四半期報告書-第154期第3四半期(2022/10/01-2022/12/31)
文中の将来に関する事項は、当四半期連結会計期間の末日現在において判断したものであります。
(1)経営成績の状況
当第3四半期連結累計期間における我が国経済は、新型コロナウイルス感染症による行動制限が緩和されたことなどにより、緩やかな持ち直しの動きがみられる一方で、原材料価格やエネルギー費用の上昇、金融資本市場の変動リスクなどの影響により、経済の先行きは依然として不透明な状況が続くものと考えられます。

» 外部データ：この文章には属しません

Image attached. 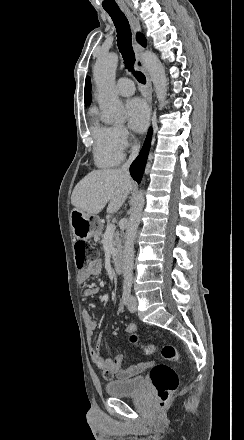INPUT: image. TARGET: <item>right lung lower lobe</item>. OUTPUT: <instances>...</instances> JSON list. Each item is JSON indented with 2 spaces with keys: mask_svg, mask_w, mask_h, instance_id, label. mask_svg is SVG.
<instances>
[{
  "mask_svg": "<svg viewBox=\"0 0 244 440\" xmlns=\"http://www.w3.org/2000/svg\"><path fill=\"white\" fill-rule=\"evenodd\" d=\"M151 139H152V129L150 128L147 137L145 139L144 145L139 153V156L130 166V174L132 178L138 183L141 182L143 176V172L145 169V165L151 145Z\"/></svg>",
  "mask_w": 244,
  "mask_h": 440,
  "instance_id": "1",
  "label": "right lung lower lobe"
}]
</instances>
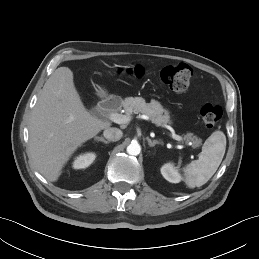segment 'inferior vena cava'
<instances>
[{"instance_id": "602c4592", "label": "inferior vena cava", "mask_w": 259, "mask_h": 259, "mask_svg": "<svg viewBox=\"0 0 259 259\" xmlns=\"http://www.w3.org/2000/svg\"><path fill=\"white\" fill-rule=\"evenodd\" d=\"M103 135L109 141H118L121 139L123 133L118 128H107L104 130Z\"/></svg>"}]
</instances>
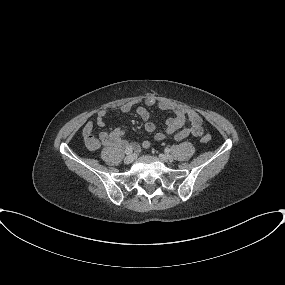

当第3四半期連結累計期間の営業収益は、交通事業やホテル・リゾート事業を中心に、利用者数の回復が見られたことなどにより、6,705億5百万円(前年同期比2.4%増)、営業利益は366億3千2百万円(前年同期比5.0%増)となりました。経常利益は379億円(前年同期比3.0%減)、親会社株主に帰属する四半期純利益は、前年に固定資産売却益の計上があった反動により、242億4千6百万円(前年同期比19.7%減)となりました。
セグメントの業績は以下のとおりであり、各セグメントの営業収益は、セグメント間の内部営業収益又は振替高を含んで記載しております。なお、各セグメントの営業利益をセグメント利益としております。
① 交通事業
交通事業では、東急電鉄㈱の輸送人員は、行動制限が緩和されたこと等による外出機会の増加を受け、定期・定期外ともに前年を上回り、定期で7.2%増加、定期外で13.1%増加し、全体では9.7%の増加となりました。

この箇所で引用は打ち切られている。